Protectionism is on the rise, endangering the operations of global IT outsourcers, according to Ovum, but Australia is a haven that they can count on for growth.
"Protectionism is becoming a substantial issue for a lot of the outsourcers," Ovum analyst Jens Butler said, adding that borders need to be opened to encourage the easy transport of intellectual property and resources, both in terms of equipment and manpower.
Since 2009, 17 of the G20 countries have imposed trade-restrictive measures to keep wealth in their own country, Ovum said, citing statistics provided by the World Bank. These measures include tariffs on imported goods and services, taxes on foreign entities extracting local resources, quotas and bans, exchange-rate manipulation and administrative barriers.
For example, in some countries, the numbers of working visas for foreign workers are being capped, and the costs of visas are on the rise. This has made it difficult for IT outsourcers trying to service their customers as it increases their costs, according to Butler.
In Australia, the issue of work visas has been running high, with mining magnate Gina Rinehart receiving support from the government to embark on an overseas recruitment drive for temporary skilled labour to use in mining projects.
The Australian Council of Trade Unions (ACTU) doesn't believe there is any evidence that there aren't enough Australian workers for the job, saying that Australians should benefit from the resources boom.
"While resources states such as Western Australia have very low unemployment, workers across the rest of the country are facing increasing rates of insecure work. In fact, the latest ABS figures show that employment in the construction industry is actually falling," ACTU president Ged Kearney said.
It seems that such sentiments are rife across the globe. Ovum quoted Global Trade Alert as saying that damaging protectionist measures rose to 430 in 2009 — over four times higher than they were in 2007.
Ovum believes that the effects of this change might take a while to manifest, given that the average length of a contract is four years. This gives source providers the time to change their services to cope with trade restrictions. These changes could, however, lead to higher prices.
According to the alert data, Russia is the chief offender, with 263 measures. Argentina, India, Brazil, the US, China and the UK followed behind, imposing between 184 and 116 measures.
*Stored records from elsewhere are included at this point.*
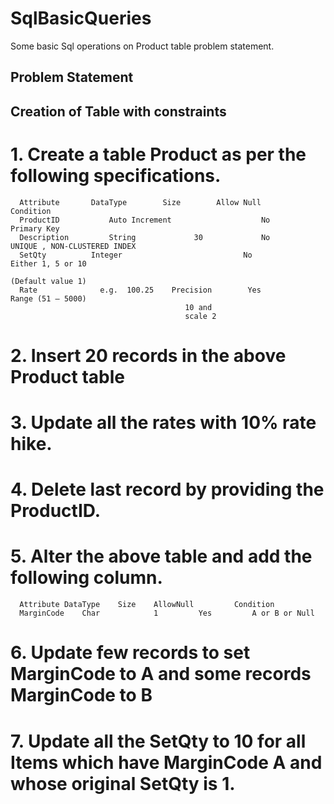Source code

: # SqlBasicQueries
Some basic Sql operations on Product table problem statement.

## Problem Statement 

## Creation of Table with constraints
# 1.	Create a table Product as per the following specifications.
      Attribute	      DataType  	  Size	      Allow Null	      Condition
      ProductID 	      Auto Increment		            No	          Primary Key
      Description	      String	         30	            No	          UNIQUE , NON-CLUSTERED INDEX
      SetQty	      Integer		                    No	          Either 1, 5 or 10
                                                                             (Default value 1)
      Rate	            e.g.  100.25	Precision        Yes	          Range (51 – 5000)
                                           10 and 
                                           scale 2	


# 2.	Insert 20 records in the above Product table

# 3.	Update all the rates with 10% rate hike.

# 4.	Delete last record by providing the ProductID.

# 5.	Alter the above table and add the following column.
      Attribute	DataType	Size	AllowNull	      Condition
      MarginCode	Char	        1	      Yes	      A or B or Null
# 6.	Update few records to set MarginCode to A and some records MarginCode to B

# 7.	Update all the SetQty to 10 for all Items which have MarginCode A and whose original SetQty is 1.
Australia only has 42 measures against it, while New Zealand has about a quarter of that.
Because Australia is being less protectionist than others, IT outsourcers will see it as a place where they can achieve growth, Butler said. "It's a growth market; it's a safe bet," he said.
"A lot of the multinational IT services providers are investing here quite heavily," he said.
Numbers from Gartner said that the Australian outsourcing market has grown 6.4 per cent in 2010-11.
He said that customers are also more receptive if the companies have a generous footprint in the country, especially now, with the current financial conditions leading to a general risk averseness.
Although many might worry about money flowing away from Australia as these services are taken up, Butler said that they need to think about the investments that the firms will make if they decide to settle in Australia. Even if they only set up a 50-man operation, he said, it all adds up.